EDITORIAL: Getting rich off the taxpayer
October 2, 2016 - 8:00 pm
To hear Democratic presidential nominee Hillary Clinton tell it last week, she and her husband have had dirt under their nails and sweat dripping off their collective brow for decades. On the flip side, Mrs. Clinton strongly implied that Donald Trump’s gains were handouts and even ill-gotten.
In the recent debate, she bagged on The Donald by saying that “he started his business with $14 million borrowed from his father.” At a Tuesday rally, she said, “Bill and I have been blessed. We didn’t come from millionaire families.”

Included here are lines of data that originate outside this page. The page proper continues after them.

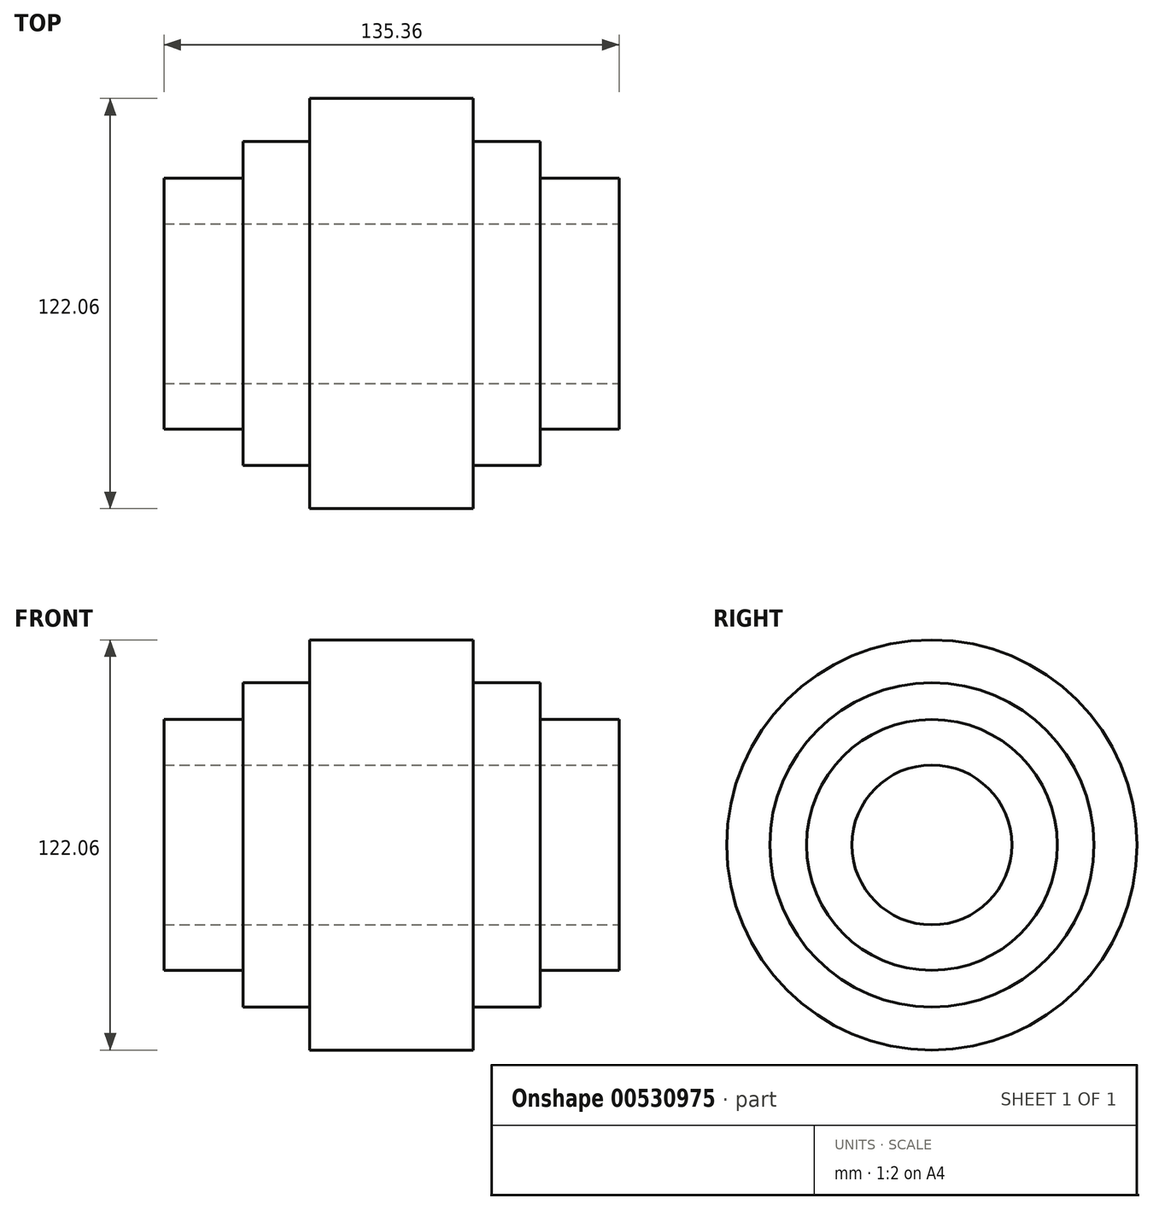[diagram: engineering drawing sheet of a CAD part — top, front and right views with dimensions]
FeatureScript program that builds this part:
annotation { "Feature Type Name" : "Feature", "Feature Type Description" : "" }
export const myFeature = defineFeature(function(context is Context, id is Id, definition is map)
    precondition{}
    {
        {
            var Q0;
            Q0=qCreatedBy(makeId("Front.planeOp"),FACE);
            var sketch = newSketch(context, id + "F0", { "sketchPlane" : qUnion([Q0])});
            skLineSegment(sketch, "E0", {"start": v(0, 61.03) * mm, "end": v(24.32, 61.03) * mm});
            skLineSegment(sketch, "E1", {"start": v(24.32, 61.03) * mm, "end": v(24.32, 48.21) * mm});
            skLineSegment(sketch, "E2", {"start": v(24.32, 48.21) * mm, "end": v(44.23, 48.21) * mm});
            skLineSegment(sketch, "E3", {"start": v(44.23, 48.21) * mm, "end": v(44.23, 37.3) * mm});
            skLineSegment(sketch, "E4", {"start": v(44.23, 37.3) * mm, "end": v(67.68, 37.3) * mm});
            skLineSegment(sketch, "E5", {"start": v(67.68, 37.3) * mm, "end": v(67.68, 23.79) * mm});
            skLineSegment(sketch, "E6", {"start": v(67.68, 23.79) * mm, "end": v(0, 23.79) * mm});
            skLineSegment(sketch, "E7", {"start": v(0, 23.79) * mm, "end": v(0, 61.03) * mm});
            skLineSegment(sketch, "E8", {"start": v(-74.96, 22.03) * mm, "end": v(-74.98, 23.79) * mm, "construction": true});
            skLineSegment(sketch, "E9", {"start": v(-74.98, 23.79) * mm, "end": v(-74.96, 22.03) * mm, "construction": true});
            skLineSegment(sketch, "E10", {"start": v(44.46, 0) * mm, "end": v(-40.38, 0) * mm, "construction": true});
            skLineSegment(sketch, "E11.MirrorCS", {"start": v(0, 61.03) * mm, "end": v(-24.32, 61.03) * mm});
            skLineSegment(sketch, "E12.MirrorCS", {"start": v(-67.68, 23.79) * mm, "end": v(0, 23.79) * mm});
            skLineSegment(sketch, "E13.MirrorCS", {"start": v(-67.68, 37.3) * mm, "end": v(-67.68, 23.79) * mm});
            skLineSegment(sketch, "E14.MirrorCS", {"start": v(-44.23, 37.3) * mm, "end": v(-67.68, 37.3) * mm});
            skLineSegment(sketch, "E15.MirrorCS", {"start": v(-44.23, 48.21) * mm, "end": v(-44.23, 37.3) * mm});
            skLineSegment(sketch, "E16.MirrorCS", {"start": v(-24.32, 48.21) * mm, "end": v(-44.23, 48.21) * mm});
            skLineSegment(sketch, "E17.MirrorCS", {"start": v(-24.32, 61.03) * mm, "end": v(-24.32, 48.21) * mm});
            skSolve(sketch);
        }
        {
            var Q0;
            Q0 = qSketchRegion(id + "F0", true);
            var Q1;
            Q1=sQuery(id+"F0.wireOp",EDGE,"E10");
            revolve(context, id + "F1", {"entities" : qUnion([Q0]), "axis" : qUnion([Q1]), "revolveType" : RevolveType.FULL});
        }
    });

The potshots beg for a rejoinder and here’s a good place to start: Why is success in America, and passing along that success to your offspring, now so deplorable? Furthermore, when is the last time Mrs. Clinton wasn’t stockpiling money courtesy of the taxpayers?

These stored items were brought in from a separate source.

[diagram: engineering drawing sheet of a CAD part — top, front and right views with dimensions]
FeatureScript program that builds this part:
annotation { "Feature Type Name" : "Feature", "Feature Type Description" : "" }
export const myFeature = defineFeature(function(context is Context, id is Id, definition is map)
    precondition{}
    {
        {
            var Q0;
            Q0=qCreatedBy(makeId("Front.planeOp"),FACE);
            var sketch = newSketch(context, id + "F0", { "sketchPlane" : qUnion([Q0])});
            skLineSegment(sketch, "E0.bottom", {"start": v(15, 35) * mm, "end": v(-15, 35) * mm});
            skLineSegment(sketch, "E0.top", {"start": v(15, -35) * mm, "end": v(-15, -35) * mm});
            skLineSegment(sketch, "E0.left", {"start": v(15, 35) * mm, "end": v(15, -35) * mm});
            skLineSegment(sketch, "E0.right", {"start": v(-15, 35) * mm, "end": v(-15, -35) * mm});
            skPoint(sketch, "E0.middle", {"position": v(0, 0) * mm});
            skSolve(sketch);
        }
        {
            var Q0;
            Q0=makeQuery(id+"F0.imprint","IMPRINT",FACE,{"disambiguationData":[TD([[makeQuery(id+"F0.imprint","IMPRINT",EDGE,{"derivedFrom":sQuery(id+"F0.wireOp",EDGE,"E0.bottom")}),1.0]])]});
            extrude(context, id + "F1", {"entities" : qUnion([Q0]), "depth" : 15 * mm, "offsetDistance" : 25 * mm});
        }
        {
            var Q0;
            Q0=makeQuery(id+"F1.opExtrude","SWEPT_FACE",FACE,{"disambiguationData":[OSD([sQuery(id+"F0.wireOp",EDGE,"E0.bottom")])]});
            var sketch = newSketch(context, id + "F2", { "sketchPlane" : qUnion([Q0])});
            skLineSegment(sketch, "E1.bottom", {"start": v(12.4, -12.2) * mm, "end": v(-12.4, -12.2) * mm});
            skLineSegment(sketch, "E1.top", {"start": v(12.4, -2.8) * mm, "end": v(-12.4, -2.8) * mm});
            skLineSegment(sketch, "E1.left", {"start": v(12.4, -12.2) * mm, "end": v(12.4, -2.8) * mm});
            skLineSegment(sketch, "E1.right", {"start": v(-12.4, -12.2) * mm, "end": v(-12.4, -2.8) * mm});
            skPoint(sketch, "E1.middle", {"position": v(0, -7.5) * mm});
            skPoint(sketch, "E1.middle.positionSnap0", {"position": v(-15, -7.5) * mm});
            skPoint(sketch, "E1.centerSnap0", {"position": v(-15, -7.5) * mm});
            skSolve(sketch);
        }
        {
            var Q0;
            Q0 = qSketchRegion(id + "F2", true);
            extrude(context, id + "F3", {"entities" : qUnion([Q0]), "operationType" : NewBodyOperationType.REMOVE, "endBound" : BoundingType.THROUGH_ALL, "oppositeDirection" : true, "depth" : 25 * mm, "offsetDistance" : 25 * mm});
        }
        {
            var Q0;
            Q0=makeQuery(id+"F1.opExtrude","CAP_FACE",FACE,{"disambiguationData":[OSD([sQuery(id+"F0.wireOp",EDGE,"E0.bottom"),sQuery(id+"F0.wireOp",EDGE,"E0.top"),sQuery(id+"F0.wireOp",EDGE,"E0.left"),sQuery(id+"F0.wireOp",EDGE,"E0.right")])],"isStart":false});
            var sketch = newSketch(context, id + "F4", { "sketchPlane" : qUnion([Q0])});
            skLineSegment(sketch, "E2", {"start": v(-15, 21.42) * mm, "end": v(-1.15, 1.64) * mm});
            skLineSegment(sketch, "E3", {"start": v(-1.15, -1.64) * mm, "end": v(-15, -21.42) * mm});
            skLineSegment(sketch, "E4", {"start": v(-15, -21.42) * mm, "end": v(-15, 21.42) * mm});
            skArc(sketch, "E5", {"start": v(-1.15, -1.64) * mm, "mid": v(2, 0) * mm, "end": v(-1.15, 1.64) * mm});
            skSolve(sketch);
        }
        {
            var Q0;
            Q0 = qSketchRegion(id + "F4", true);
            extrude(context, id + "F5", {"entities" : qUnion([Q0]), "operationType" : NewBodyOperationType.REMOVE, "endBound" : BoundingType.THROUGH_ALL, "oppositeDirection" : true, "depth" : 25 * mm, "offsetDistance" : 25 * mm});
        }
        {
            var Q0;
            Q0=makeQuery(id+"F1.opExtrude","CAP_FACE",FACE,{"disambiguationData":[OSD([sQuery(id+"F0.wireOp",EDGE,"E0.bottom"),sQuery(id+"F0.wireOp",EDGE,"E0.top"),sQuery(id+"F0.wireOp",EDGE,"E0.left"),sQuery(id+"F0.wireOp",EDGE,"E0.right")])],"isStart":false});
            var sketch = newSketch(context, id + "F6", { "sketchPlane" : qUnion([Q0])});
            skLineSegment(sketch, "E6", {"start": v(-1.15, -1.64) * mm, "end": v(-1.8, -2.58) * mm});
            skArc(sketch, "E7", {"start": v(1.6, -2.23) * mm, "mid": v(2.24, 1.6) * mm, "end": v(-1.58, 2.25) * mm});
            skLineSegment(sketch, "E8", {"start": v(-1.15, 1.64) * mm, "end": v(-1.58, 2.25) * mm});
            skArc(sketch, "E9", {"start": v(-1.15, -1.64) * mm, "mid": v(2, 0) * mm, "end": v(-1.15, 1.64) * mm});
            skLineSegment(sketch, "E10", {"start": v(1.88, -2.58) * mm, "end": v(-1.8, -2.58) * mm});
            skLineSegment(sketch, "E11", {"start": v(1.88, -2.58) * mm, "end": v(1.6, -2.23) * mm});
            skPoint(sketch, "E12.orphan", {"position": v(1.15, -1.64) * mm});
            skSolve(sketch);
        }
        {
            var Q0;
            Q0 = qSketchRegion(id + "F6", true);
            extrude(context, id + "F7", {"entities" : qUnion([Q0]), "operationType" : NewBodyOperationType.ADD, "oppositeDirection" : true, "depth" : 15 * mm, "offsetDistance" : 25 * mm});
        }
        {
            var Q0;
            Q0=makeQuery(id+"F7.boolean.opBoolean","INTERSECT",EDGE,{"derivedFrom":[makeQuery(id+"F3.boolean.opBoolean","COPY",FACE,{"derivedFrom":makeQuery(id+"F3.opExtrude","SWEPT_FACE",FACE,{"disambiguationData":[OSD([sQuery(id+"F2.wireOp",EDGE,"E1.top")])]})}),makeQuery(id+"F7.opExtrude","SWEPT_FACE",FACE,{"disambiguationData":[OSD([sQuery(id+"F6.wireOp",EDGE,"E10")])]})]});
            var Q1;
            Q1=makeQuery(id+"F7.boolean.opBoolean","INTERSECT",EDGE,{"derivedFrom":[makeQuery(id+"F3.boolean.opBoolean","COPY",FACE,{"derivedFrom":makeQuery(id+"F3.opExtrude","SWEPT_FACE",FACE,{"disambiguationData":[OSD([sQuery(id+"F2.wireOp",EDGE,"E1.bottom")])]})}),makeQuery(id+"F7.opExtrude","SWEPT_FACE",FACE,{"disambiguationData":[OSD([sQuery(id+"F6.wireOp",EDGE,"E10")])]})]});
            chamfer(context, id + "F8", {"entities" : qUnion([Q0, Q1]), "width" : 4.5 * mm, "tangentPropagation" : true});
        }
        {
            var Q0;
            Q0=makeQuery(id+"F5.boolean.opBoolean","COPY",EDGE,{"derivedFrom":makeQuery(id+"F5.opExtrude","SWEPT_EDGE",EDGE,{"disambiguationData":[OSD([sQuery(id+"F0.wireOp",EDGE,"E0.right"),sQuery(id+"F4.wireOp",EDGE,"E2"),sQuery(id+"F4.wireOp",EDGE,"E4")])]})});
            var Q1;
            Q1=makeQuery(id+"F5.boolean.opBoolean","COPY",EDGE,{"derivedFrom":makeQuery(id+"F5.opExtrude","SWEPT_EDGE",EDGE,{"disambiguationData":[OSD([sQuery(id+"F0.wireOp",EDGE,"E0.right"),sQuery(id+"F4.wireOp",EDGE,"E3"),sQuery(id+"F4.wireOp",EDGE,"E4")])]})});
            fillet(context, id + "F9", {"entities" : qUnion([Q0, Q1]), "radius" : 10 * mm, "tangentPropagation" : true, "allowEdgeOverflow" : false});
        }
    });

Ed Morrissey of HotAir.com got it right. “Trump made his money in the private sector and built that inheritance into a much larger fortune, even if it’s still a matter of opinion just how large it actually is. Trump built skyscrapers and carried payrolls, employing tens of thousands of people, a point which even those critical of Trump’s business practices would have to concede.”
And how, exactly, did the Clintons amass a net worth exceeding $100 million?

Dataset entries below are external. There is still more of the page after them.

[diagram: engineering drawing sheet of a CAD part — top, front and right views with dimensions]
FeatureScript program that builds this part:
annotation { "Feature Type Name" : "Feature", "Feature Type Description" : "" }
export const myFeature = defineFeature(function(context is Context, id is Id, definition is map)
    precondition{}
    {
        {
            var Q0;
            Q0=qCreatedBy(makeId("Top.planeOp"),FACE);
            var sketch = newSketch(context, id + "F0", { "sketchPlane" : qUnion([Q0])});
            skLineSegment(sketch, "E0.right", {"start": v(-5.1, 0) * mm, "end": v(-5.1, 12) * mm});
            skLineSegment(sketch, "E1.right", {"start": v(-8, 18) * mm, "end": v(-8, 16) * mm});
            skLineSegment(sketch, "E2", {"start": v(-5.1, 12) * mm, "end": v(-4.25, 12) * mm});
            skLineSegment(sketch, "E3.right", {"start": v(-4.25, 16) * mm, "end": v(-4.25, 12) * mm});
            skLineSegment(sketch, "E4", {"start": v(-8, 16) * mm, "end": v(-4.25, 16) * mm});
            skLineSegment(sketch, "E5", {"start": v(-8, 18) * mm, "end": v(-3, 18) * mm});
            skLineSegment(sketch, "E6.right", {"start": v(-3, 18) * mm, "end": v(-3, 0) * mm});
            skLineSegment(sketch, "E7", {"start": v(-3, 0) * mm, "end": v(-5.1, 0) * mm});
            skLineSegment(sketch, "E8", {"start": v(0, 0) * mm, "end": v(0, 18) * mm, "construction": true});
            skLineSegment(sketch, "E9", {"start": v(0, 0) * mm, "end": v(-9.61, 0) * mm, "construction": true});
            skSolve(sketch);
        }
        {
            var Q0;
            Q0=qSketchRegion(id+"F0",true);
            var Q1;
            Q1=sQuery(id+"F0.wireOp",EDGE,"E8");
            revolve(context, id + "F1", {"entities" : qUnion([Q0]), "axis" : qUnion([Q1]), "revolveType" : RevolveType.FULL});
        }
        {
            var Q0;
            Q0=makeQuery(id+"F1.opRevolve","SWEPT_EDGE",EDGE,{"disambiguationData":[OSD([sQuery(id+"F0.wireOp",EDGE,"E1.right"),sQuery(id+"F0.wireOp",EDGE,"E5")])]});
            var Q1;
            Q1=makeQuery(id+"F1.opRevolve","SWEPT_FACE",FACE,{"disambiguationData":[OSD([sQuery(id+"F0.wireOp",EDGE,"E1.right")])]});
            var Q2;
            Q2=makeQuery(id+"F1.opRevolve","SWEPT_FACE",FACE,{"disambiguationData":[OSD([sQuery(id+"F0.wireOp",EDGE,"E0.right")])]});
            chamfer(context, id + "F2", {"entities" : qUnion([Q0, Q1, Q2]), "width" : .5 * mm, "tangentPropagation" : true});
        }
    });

“In contrast, Bill and Hillary Clinton have spent decades in the public sector — at the state level since the late 1970s, and at the federal level ever since. One or the other held high federal office from 1993 to 2013, a remarkable 20-year run — and that’s the same period when they made their wealth. Both benefited from astronomical book advances, but their real money came while Hillary served as secretary of state.”
Indeed, from 2009-2012, the couple earned $57.5 million, which as Mr. Morrissey noted was largely due to Mr. Clinton’s speaking endeavors at events tied to entities with business before the State Department.
But the Clintons’ ability to trade on their public power to grab big paychecks started long before then. Recall that in just 10 months of trading cattle futures in 1978-79, a period that overlapped Mr. Clinton becoming governor of Arkansas, Mrs. Clinton supposedly turned $1,000 into nearly $100,000, despite little trading experience. Nearly 40 years later, that cattle trading still doesn’t pass the smell test.
Mrs. Clinton’s insinuation that her own family’s wealth was righteously achieved, while Mr. Trump’s fortune is illegitimate is ridiculous. Directly and indirectly, the Clintons have thrived off taxpayers since the 1970s.
Perhaps Mrs. Clinton should brush up on the whole “glass houses, stone-throwing” idiom.